It's always a pleasure to celebrate the anniversary of a technology that's older than me. Thus, small sweet sherries all round for the birthday of IBM's S/360 mainframe, launched 40 years ago today.
The venerable machine is being feted around the world as the grandfather of modern computing: it brought such innovations as lookahead, pipelining, branch prediction, multitasking, memory protection, generalised interrupts, and the 8-bit byte to the commercial market. For those of us who've been brought up on a diet of microprocessor roadmaps, it's a welcome reminder that the latest, greatest chips depend on inventions dating back to the days when the Beatles still wanted to hold your hand.
But while IBM is keen to fly the flag for the S/360, an architecture that made the company emperor of the world for two decades, the real star has been nearly forgotten. All of those good ideas came from a computer that truly deserves the crown of first mainframe; one that can trace its origins to 10 years earlier and, plausibly, to a decade before that, when a remote valley in New Mexico was briefly illuminated by the light of the first atomic blast.
It is no coincidence that the end of the Second World War saw the start of digital computing. As well as the now-famous work done by Turing and others at Bletchley Park, atomic weaponry research in the US had proved two things -- that nuclear and thermonuclear bombs would define the course of the rest of the century, and that designing the things required more sums to be done than was humanly possible. The push for high-powered computation was on.
By 1955, the University of California Radiation Lab was looking for a computer faster than ever before. IBM bid but lost to Univac -- then the biggest computer company -- and IBM hated to lose. The company came back a year later with a proposal for Los Alamos labs for a computer with "a speed at least a hundred times greater" than existing machines. It won that one, and had four years to deliver the beast. The project was officially called the 7030, but was far better known as Project Stretch -- it would stretch every aspect of computing.
The innovations began right at the start. Stretch would be built with a brand-new invention, the transistor, and it was the first design to rely on a simulator. This was built by John Cocke and Harwood Kolsky early on, and let the designers try out new ideas before committing them to the final machine -- a method of working that has since become universal.
It's hard to list all the ideas that Stretch embodied and that have since become canon law in processor design. It could fetch and decode multiple instructions simultaneously -- remember the superscalar hype of the late 90s? -- and pipelined them, decoupling decoding and execution. It could predict the results of calculations and speculatively execute code depending on its best guess, and could look ahead to unexecuted instructions to make the best use of its internal resources.

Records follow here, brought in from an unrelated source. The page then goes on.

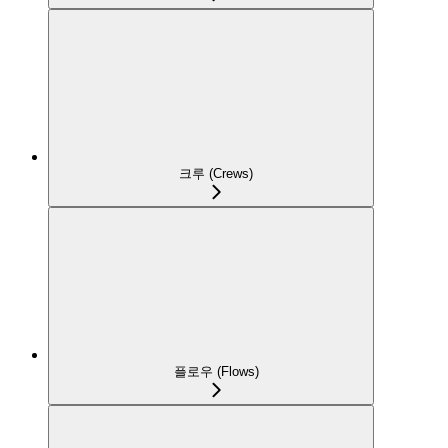
크루 (Crews)
플로우 (Flows)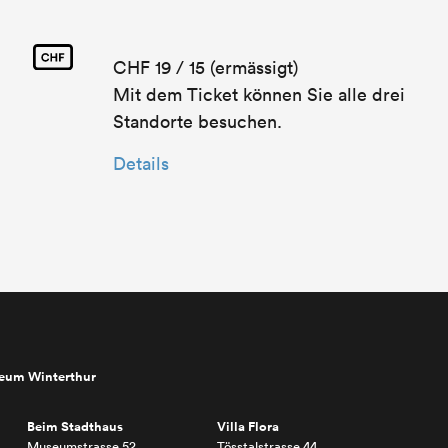
CHF 19 / 15 (ermässigt)
Mit dem Ticket können Sie alle drei
Standorte besuchen.
Details
seum Winterthur
Beim Stadthaus
Villa Flora
Museumstrasse 52
Tösstalstrasse 44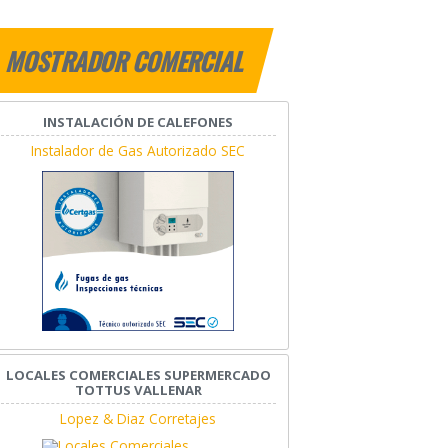
MOSTRADOR COMERCIAL
INSTALACIÓN DE CALEFONES
Instalador de Gas Autorizado SEC
LOCALES COMERCIALES SUPERMERCADO
TOTTUS VALLENAR
Lopez & Diaz Corretajes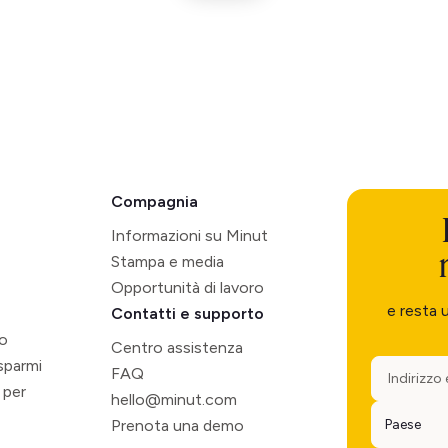
Compagnia
Informazioni su Minut
Stampa e media
Opportunità di lavoro
e resta 
Contatti e supporto
so
Centro assistenza
isparmi
FAQ
 per
hello@minut.com
Prenota una demo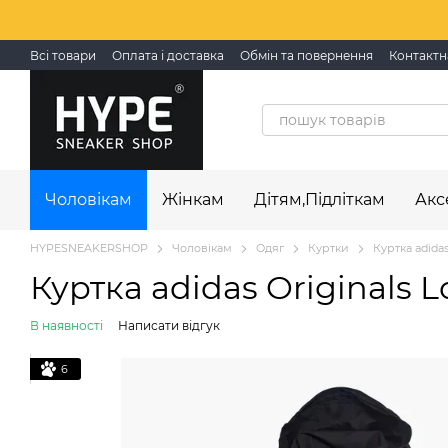
Перейти до основного контенту
Всі товари
Оплата і доставка
Обмін та повернення
Контактн
Чоловікам
Жінкам
Дітям,Підліткам
Акс
HYPESNEAKERSHOP
Чоловікам
Одяг
Куртки
Куртка adidas
Куртка adidas Originals L
В наявності
Написати відгук
6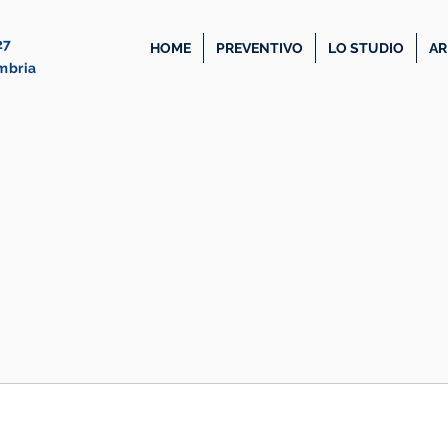
27
HOME
PREVENTIVO
LO STUDIO
AR
Umbria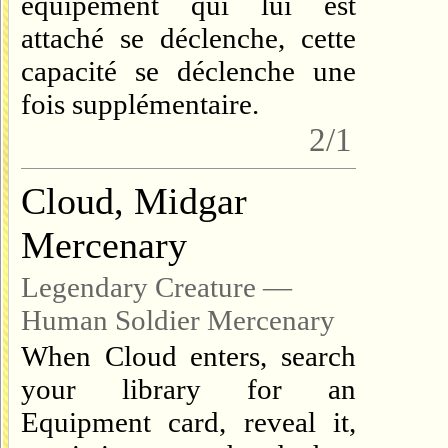
équipement qui lui est
attaché se déclenche, cette
capacité se déclenche une
fois supplémentaire.
2/1
Cloud, Midgar
Mercenary
Legendary Creature —
Human Soldier Mercenary
When Cloud enters, search
your library for an
Equipment card, reveal it,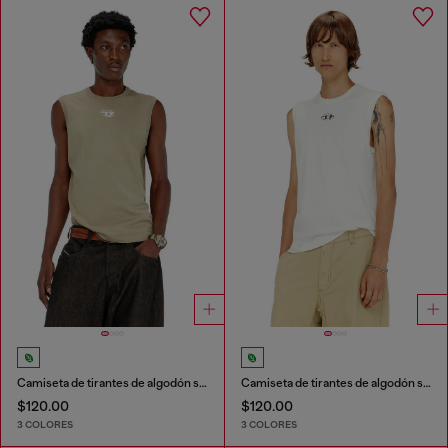
Camiseta de tirantes de algodón sin mangas con Oval D metálico
Camiseta de tirantes de algodón sin mangas con Oval D metálico
$120.00
$120.00
3 COLORES
3 COLORES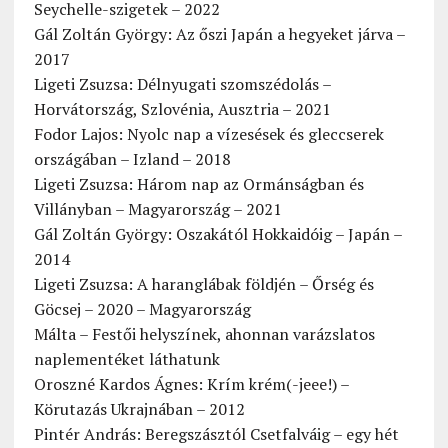
Seychelle-szigetek – 2022
Gál Zoltán György: Az őszi Japán a hegyeket járva –
2017
Ligeti Zsuzsa: Délnyugati szomszédolás –
Horvátország, Szlovénia, Ausztria – 2021
Fodor Lajos: Nyolc nap a vízesések és gleccserek
országában – Izland – 2018
Ligeti Zsuzsa: Három nap az Ormánságban és
Villányban – Magyarország – 2021
Gál Zoltán György: Oszakától Hokkaidóig – Japán –
2014
Ligeti Zsuzsa: A haranglábak földjén – Őrség és
Göcsej – 2020 – Magyarország
Málta – Festői helyszínek, ahonnan varázslatos
naplementéket láthatunk
Oroszné Kardos Ágnes: Krím krém(-jeee!) –
Körutazás Ukrajnában – 2012
Pintér András: Beregszásztól Csetfalváig – egy hét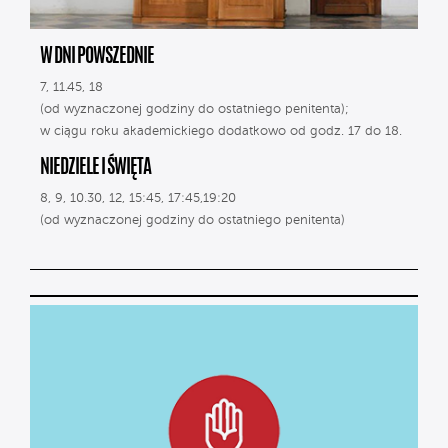
W DNI POWSZEDNIE
7, 11.45, 18
(od wyznaczonej godziny do ostatniego penitenta);
w ciągu roku akademickiego dodatkowo od godz. 17 do 18.
NIEDZIELE I ŚWIĘTA
8, 9, 10.30, 12, 15:45, 17:45,19:20
(od wyznaczonej godziny do ostatniego penitenta)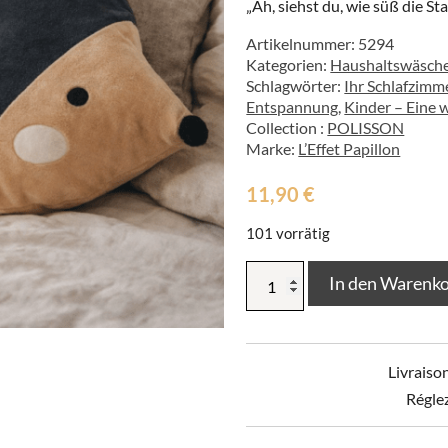
„Ah, siehst du, wie süß die St
Artikelnummer:
5294
Kategorien:
Haushaltswäsch
Schlagwörter:
Ihr Schlafzimm
Entspannung
,
Kinder – Eine 
Collection :
POLISSON
Marke:
L’Effet Papillon
11,90
€
101 vorrätig
Abnehmbares
In den Warenk
Kissen
mit
Pompons
POLISSON
Livraiso
Menge
Régle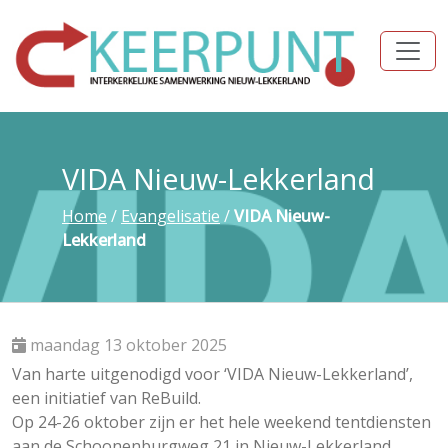
VIDA Nieuw-Lekkerland
Home
/
Evangelisatie
/
VIDA Nieuw-
Lekkerland
maandag 13 oktober 2025
Van harte uitgenodigd voor ‘VIDA Nieuw-Lekkerland’,
een initiatief van ReBuild.
Op 24-26 oktober zijn er het hele weekend tentdiensten
aan de Schoonenburgweg 21 in Nieuw-Lekkerland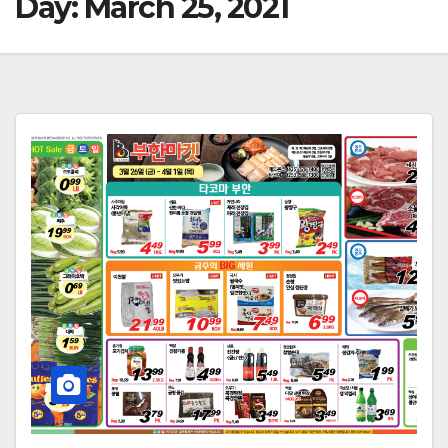
Day:
March 25, 2021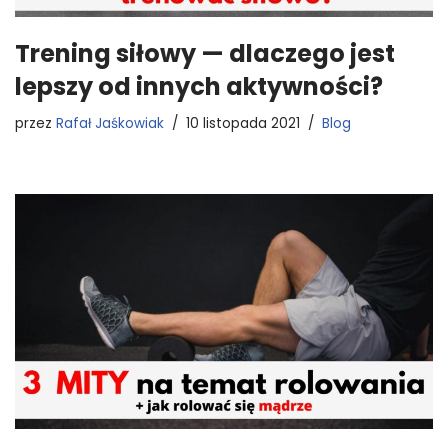
Trening siłowy — dlaczego jest
lepszy od innych aktywności?
przez
Rafał Jaśkowiak
10 listopada 2021
Blog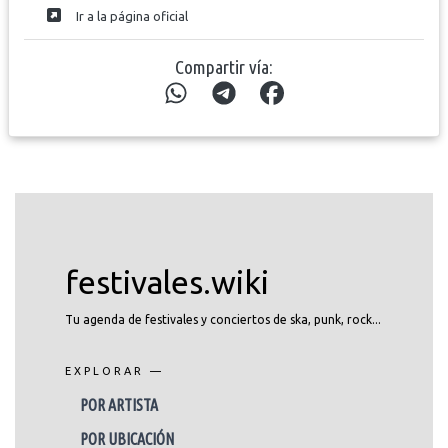
Ir a la página oficial
Compartir vía:
festivales.wiki
Tu agenda de festivales y conciertos de ska, punk, rock...
EXPLORAR —
POR ARTISTA
POR UBICACIÓN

These are ideas still essential to the best that Intel produces and the Stretch did them all with around 170,000 transistors. The last chip that Intel made with so few active components was 1982's 80286, which is a part remembered these days -- if at all -- for not needing a heat sink so much as a mop to get rid of the drool.
Alas, none of the above proved enough to match the promises made by IBM's marketing department. Stretch was delivered a year late and substantially more slowly than predicted. It was still the fastest computer in the world and remained so until 1964 but by then the market for high-performance computers had changed. Ten were made, going to atomic research institutes and spooks: the S/360's first customers were banks and airlines. There was a plan to build directly on the Stretch architecture, but that got canned. Although a commercial failure, Stretch was nonetheless IBM's best investment in research and development -- an exercise that Steve Jobs was to repeat 30 years later with the proto-Macintosh, Lisa.
All of which left some of the chief designers free to do other things. John Cocke, one of the brains behind the simulator and a true genius in many fields, took what he'd learned and what he hadn't been able to get through, and eventually ended up with an idea called RISC. IBM adopted that wholeheartedly with the PowerPC architecture, as did others such as Acorn, with its ARM processor. If you own a modern IBM mainframe, a mobile phone, a set-top box, an Apple or even an iPod, you'll possess some of the spirit of Stretch. The modern PC, needless to say, would simply never have happened otherwise.
So, while you toast the success of the S/360 -- another small sherry? -- remember that it and almost everything else you'll touch with a chip inside is the inheritor of a burst of unmatched innovation, one that flowered years before, in the unholy light of Trinity.